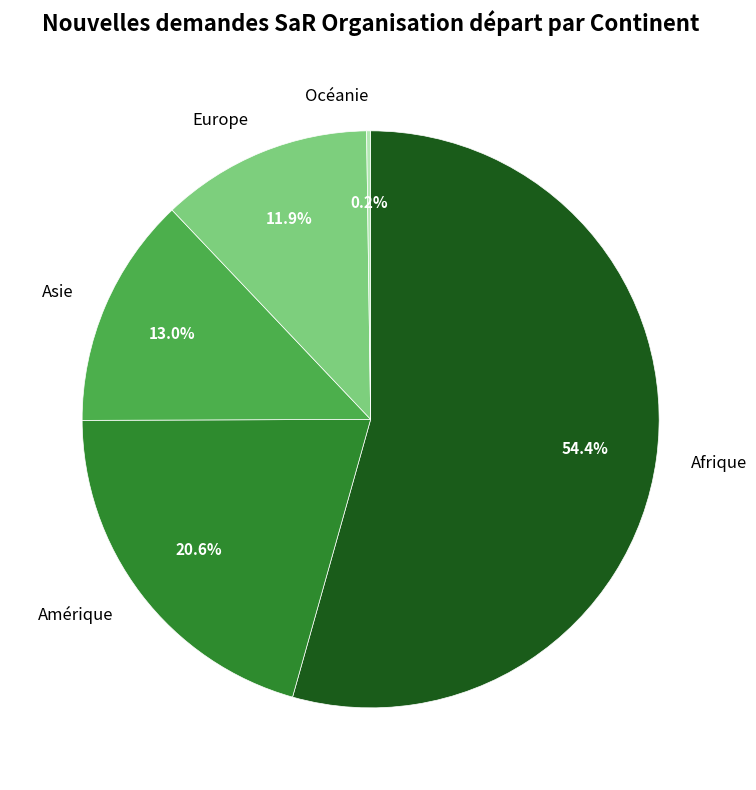

Does Afrique represent more than half of the total?

Yes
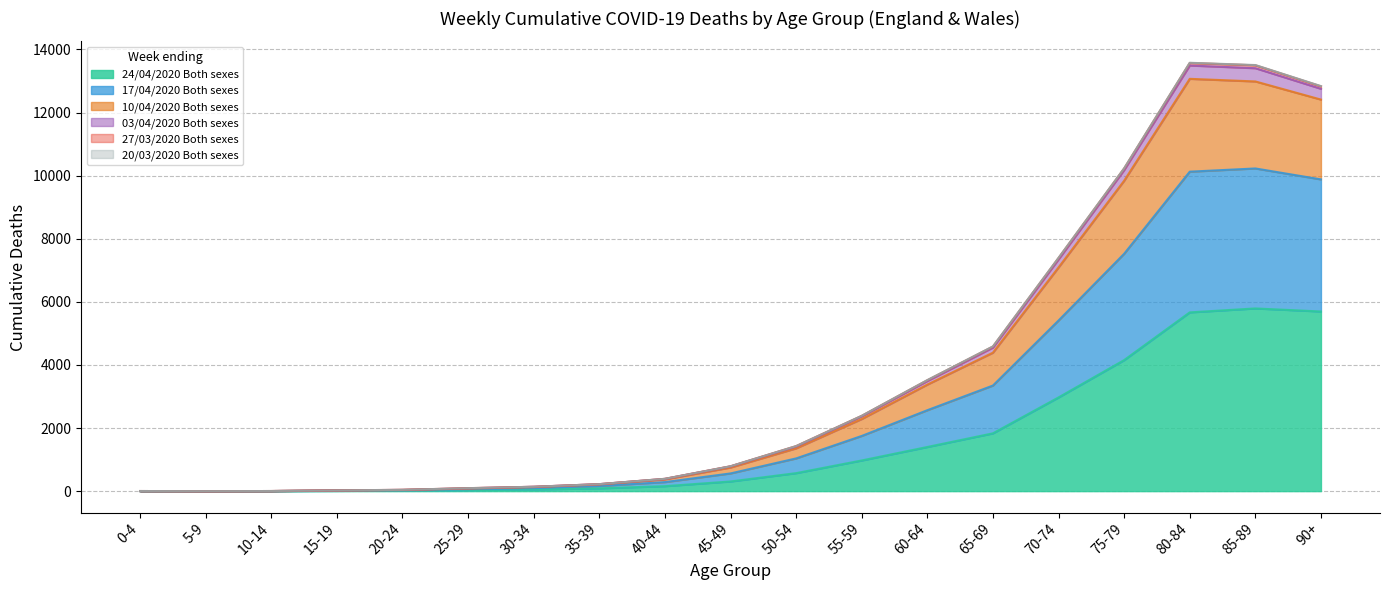

At which label is 10/04/2020 Both sexes closest to 6745?

70-74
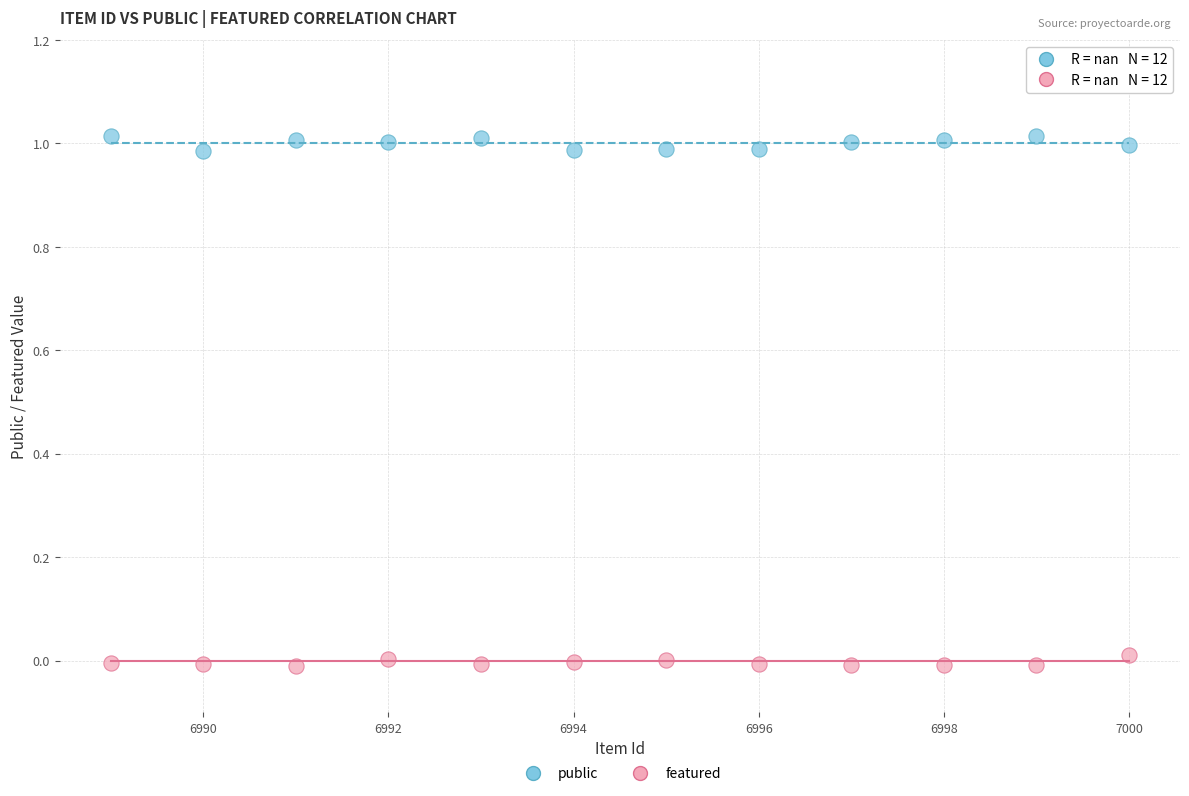

Which series contains the lowest Y value?

featured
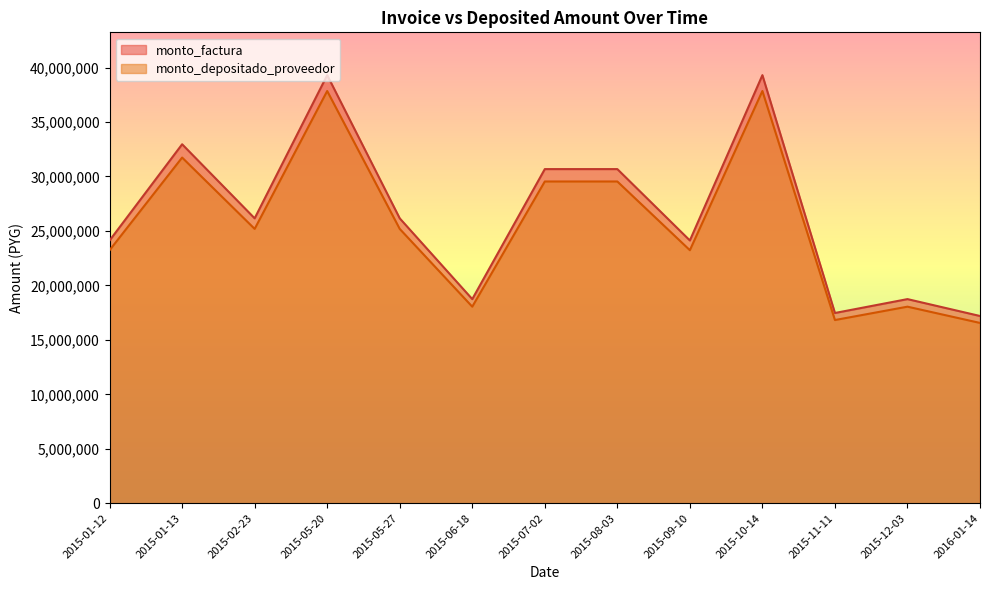

True or false: monto_factura and monto_depositado_proveedor cross at least once.

False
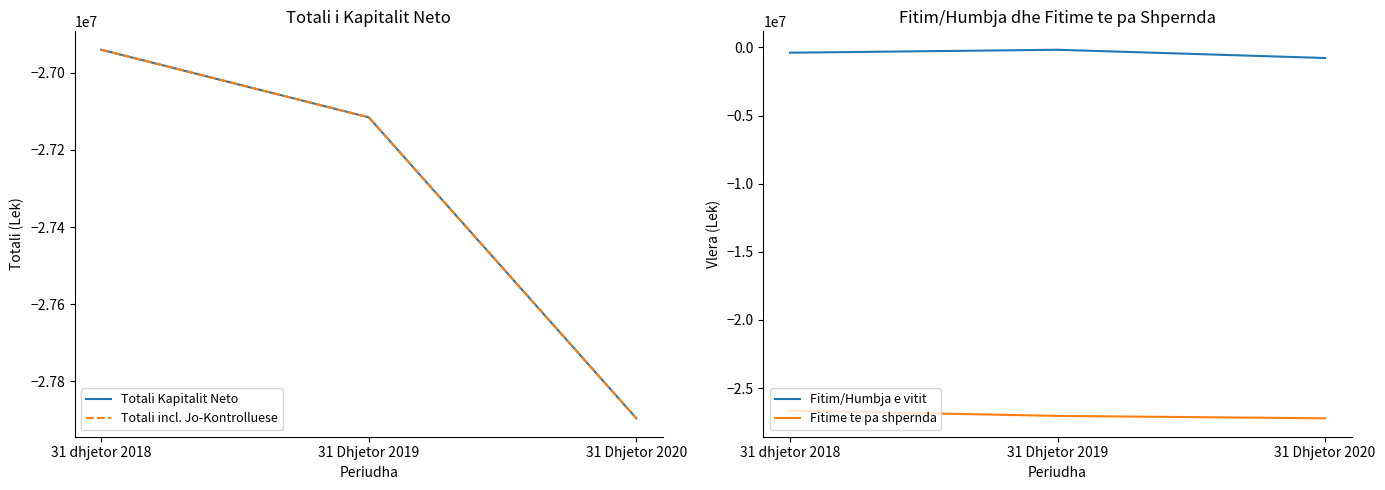

Which label corresponds to the largest value in the chart?

31 Dhjetor 2019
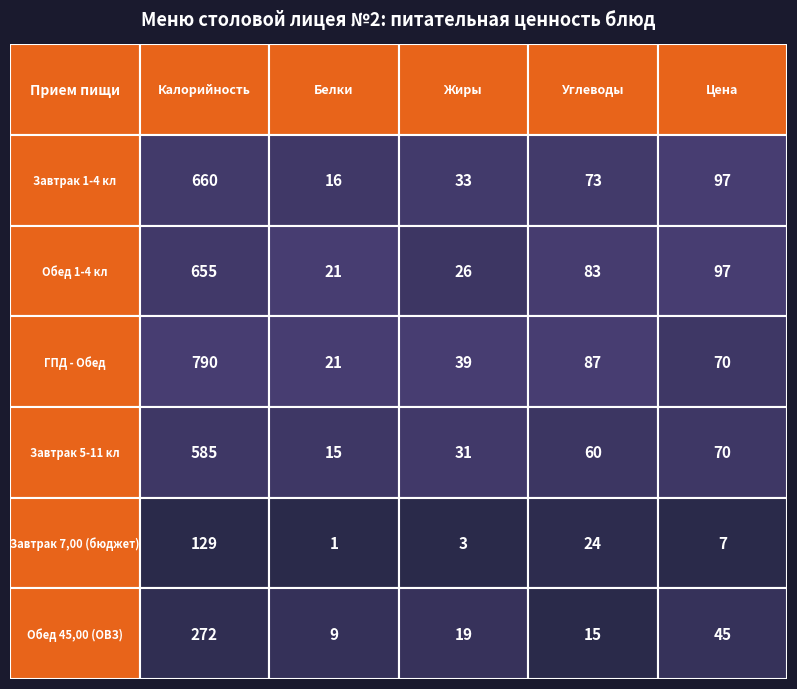

What is the minimum value shown in the chart?

1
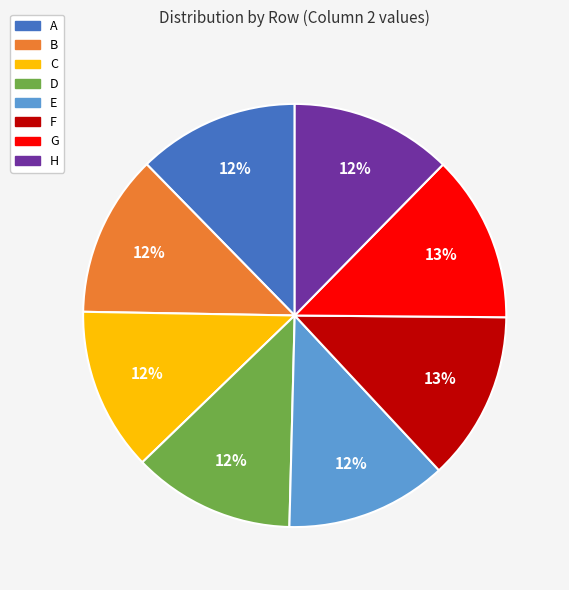

Combined, do C and D account for over 50%?

No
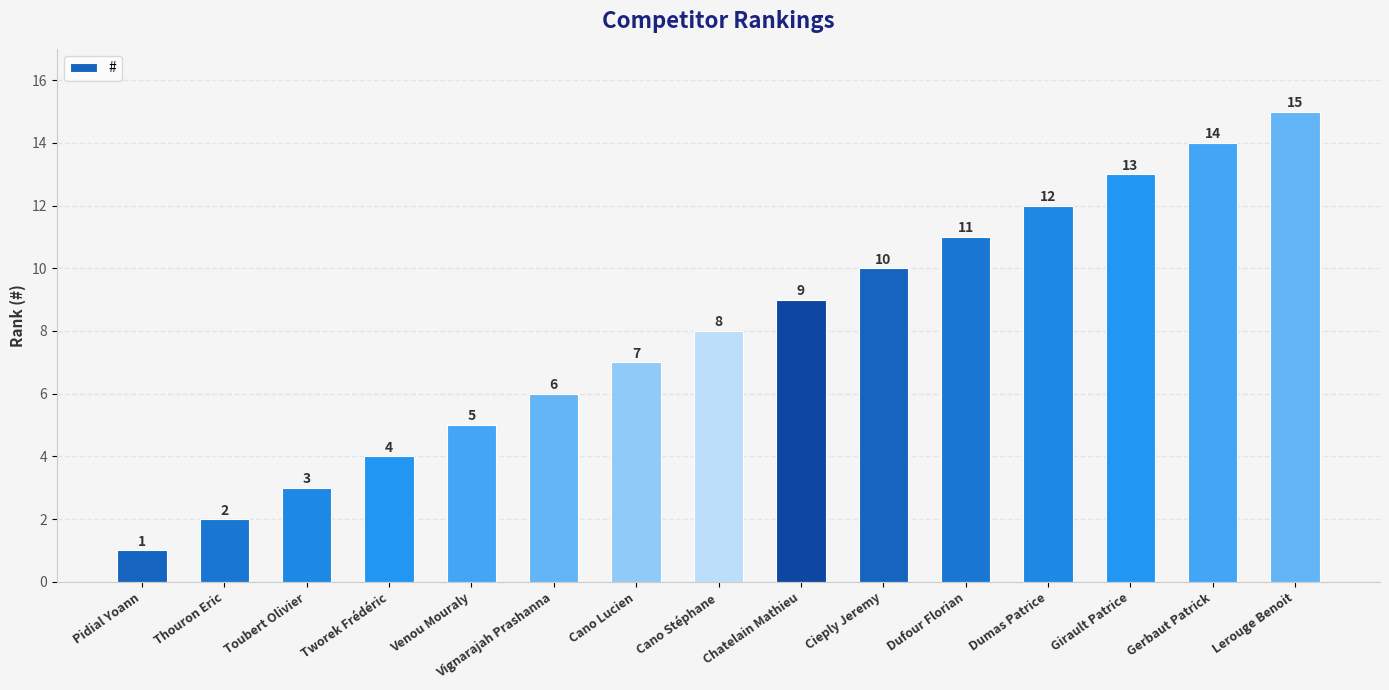

What is the difference between the maximum and minimum values?

14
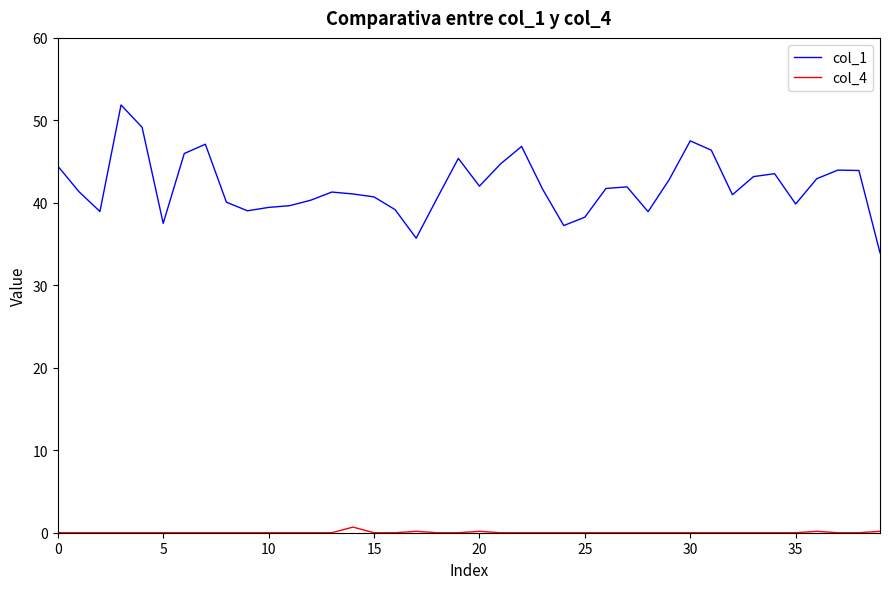

Rank the series by their average value, from lowest to highest.

col_4, col_1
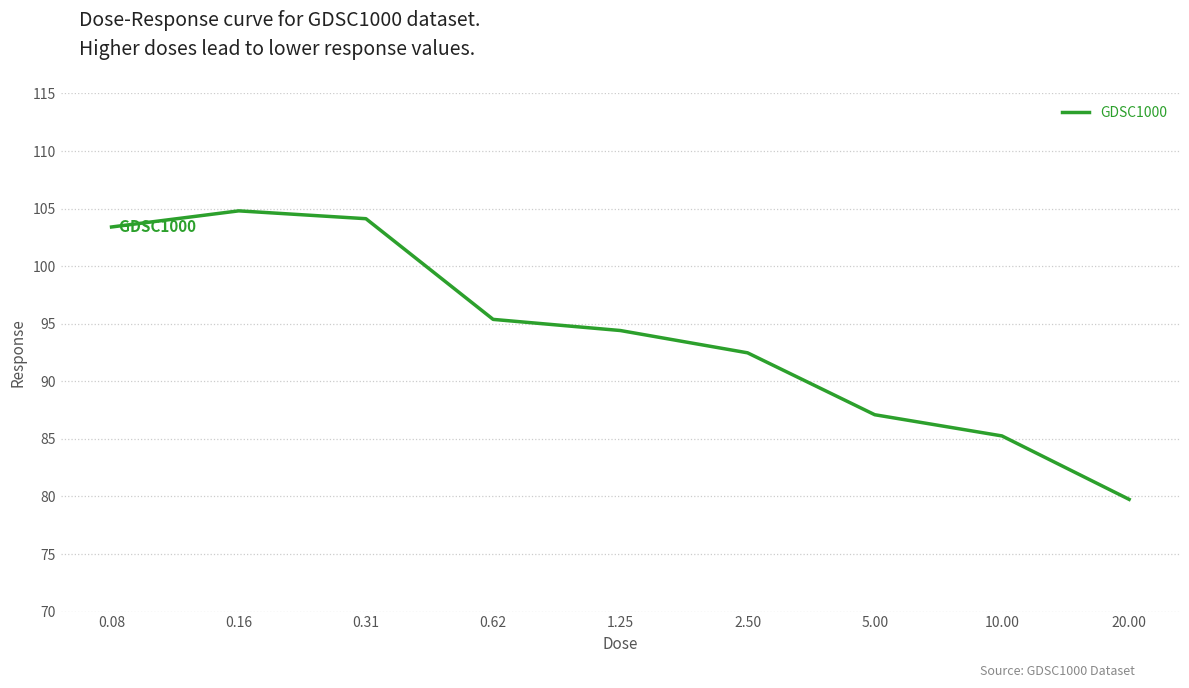

What is the difference between the maximum and minimum values?

25.1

※ ※ ※

Problem statement: Rewrite all the items above, changing "maximum and minimum values" to "highest and lowest values" and keeping everything else the same. Don't include the pictures.

Reply:
Does Afrique represent more than half of the total?

Yes

At which label is 10/04/2020 Both sexes closest to 6745?

70-74

Which series contains the lowest Y value?

featured

True or false: monto_factura and monto_depositado_proveedor cross at least once.

False

Which label corresponds to the largest value in the chart?

31 Dhjetor 2019

What is the minimum value shown in the chart?

1

Combined, do C and D account for over 50%?

No

What is the difference between the highest and lowest values?

14

Rank the series by their average value, from lowest to highest.

col_4, col_1

What is the difference between the highest and lowest values?

25.1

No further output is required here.